§ WORK ORDER
Your task is to output the listing exactly, leaving every image out.

§ SOURCE RECORDS
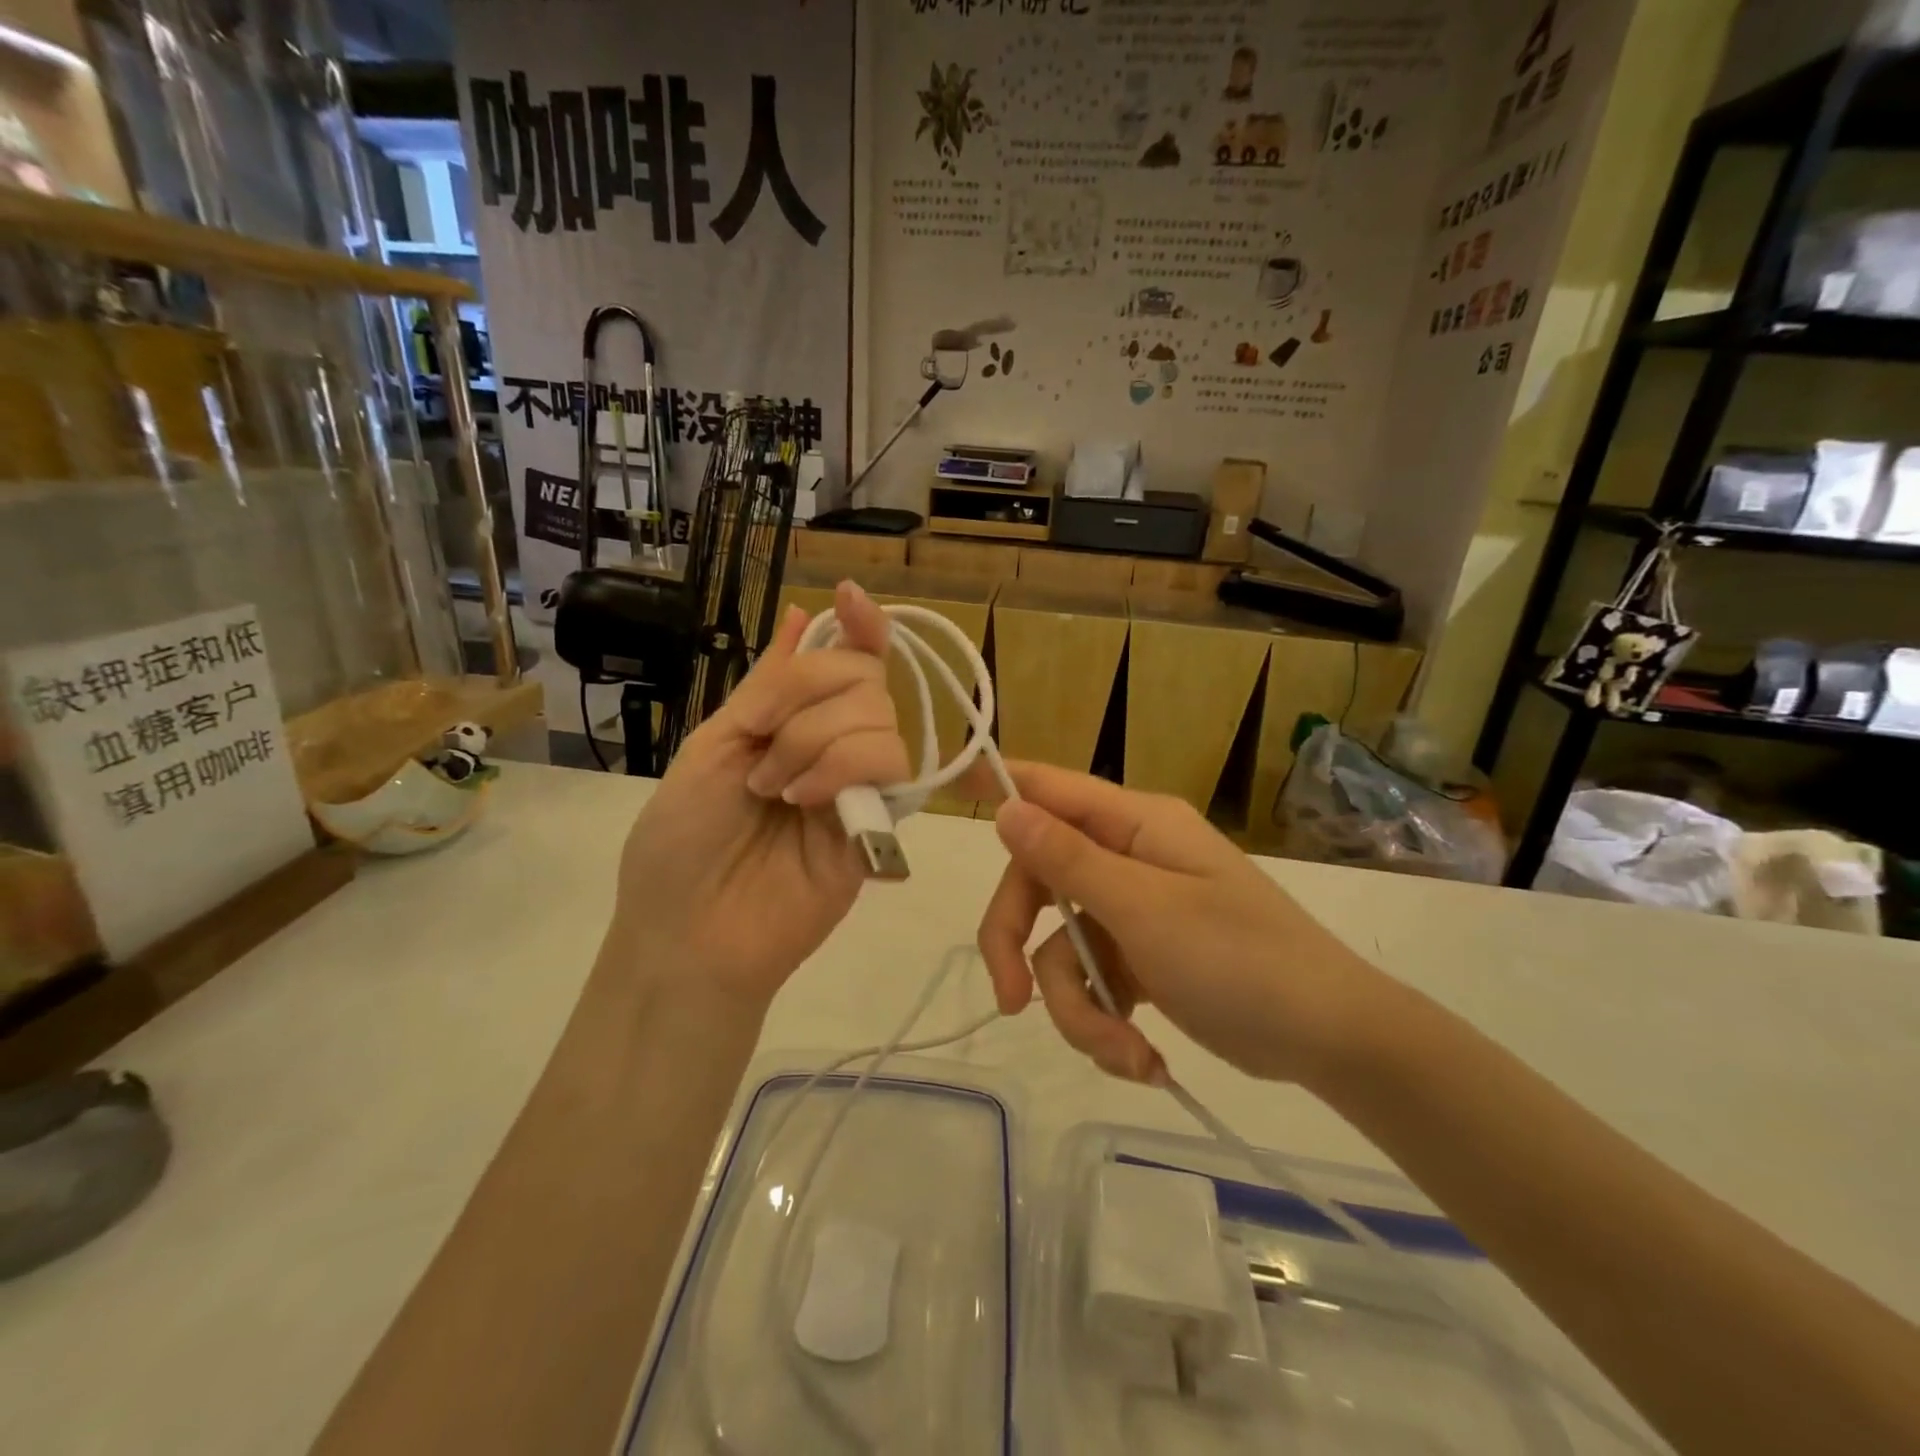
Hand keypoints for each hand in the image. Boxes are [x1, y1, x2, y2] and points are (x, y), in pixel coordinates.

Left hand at [609, 581, 909, 1005]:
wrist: (688, 931)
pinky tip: (807, 801)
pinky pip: (892, 766)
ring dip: (816, 741)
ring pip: (881, 717)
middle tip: (761, 751)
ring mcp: (862, 784)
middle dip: (806, 698)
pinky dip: (843, 767)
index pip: (847, 659)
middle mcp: (837, 744)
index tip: (849, 598)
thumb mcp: (713, 743)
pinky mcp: (881, 824)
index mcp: (794, 721)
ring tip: (776, 791)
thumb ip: (767, 685)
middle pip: (864, 677)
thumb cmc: (682, 839)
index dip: (858, 625)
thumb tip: (800, 615)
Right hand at [976, 763, 1383, 1086]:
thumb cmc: (1243, 959)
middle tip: (1009, 999)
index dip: (1002, 787)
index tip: (950, 789)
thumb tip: (1008, 808)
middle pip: (1039, 884)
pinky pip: (1093, 983)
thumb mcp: (1146, 911)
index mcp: (1135, 826)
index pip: (1053, 789)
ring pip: (1061, 948)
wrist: (1329, 1041)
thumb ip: (1070, 861)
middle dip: (1020, 946)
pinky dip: (1106, 1025)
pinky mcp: (1141, 960)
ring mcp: (1134, 912)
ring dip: (1079, 1010)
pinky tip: (1142, 1059)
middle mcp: (1128, 860)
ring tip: (1124, 1054)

§ REPLY TO THE TASK
Hand keypoints for each hand in the image. Boxes are [x1, y1, x2, y2] and points are (x, y), in pixel coordinates.

Left hand at [609, 581, 909, 1005]:
wrist: (688, 931)
pinky tip: (807, 801)
pinky pip: (892, 766)
ring dip: (816, 741)
ring pip: (881, 717)
middle tip: (761, 751)
ring mcp: (862, 784)
middle dip: (806, 698)
pinky dip: (843, 767)
index pip: (847, 659)
middle mcp: (837, 744)
index tip: (849, 598)
thumb mcp: (713, 743)
pinky mcp: (881, 824)
index mcp: (794, 721)
ring tip: (776, 791)
thumb ip: (767, 685)
middle pip: (864, 677)
thumb cmc: (682, 839)
index dip: (858, 625)
thumb tip: (800, 615)
Right hand at [976, 763, 1383, 1086]:
thumb cmc: (1243, 959)
middle tip: (1009, 999)
index dip: (1002, 787)
index tip: (950, 789)
thumb tip: (1008, 808)
middle pip: (1039, 884)
pinky pip: (1093, 983)
thumb mcp: (1146, 911)
index mcp: (1135, 826)
index pip: (1053, 789)
ring pip: (1061, 948)
wrist: (1329, 1041)
thumb ip: (1070, 861)
middle dip: (1020, 946)
pinky dip: (1106, 1025)
pinky mcp: (1141, 960)
ring mcp: (1134, 912)
ring dip: (1079, 1010)
pinky tip: (1142, 1059)
middle mcp: (1128, 860)
ring tip: (1124, 1054)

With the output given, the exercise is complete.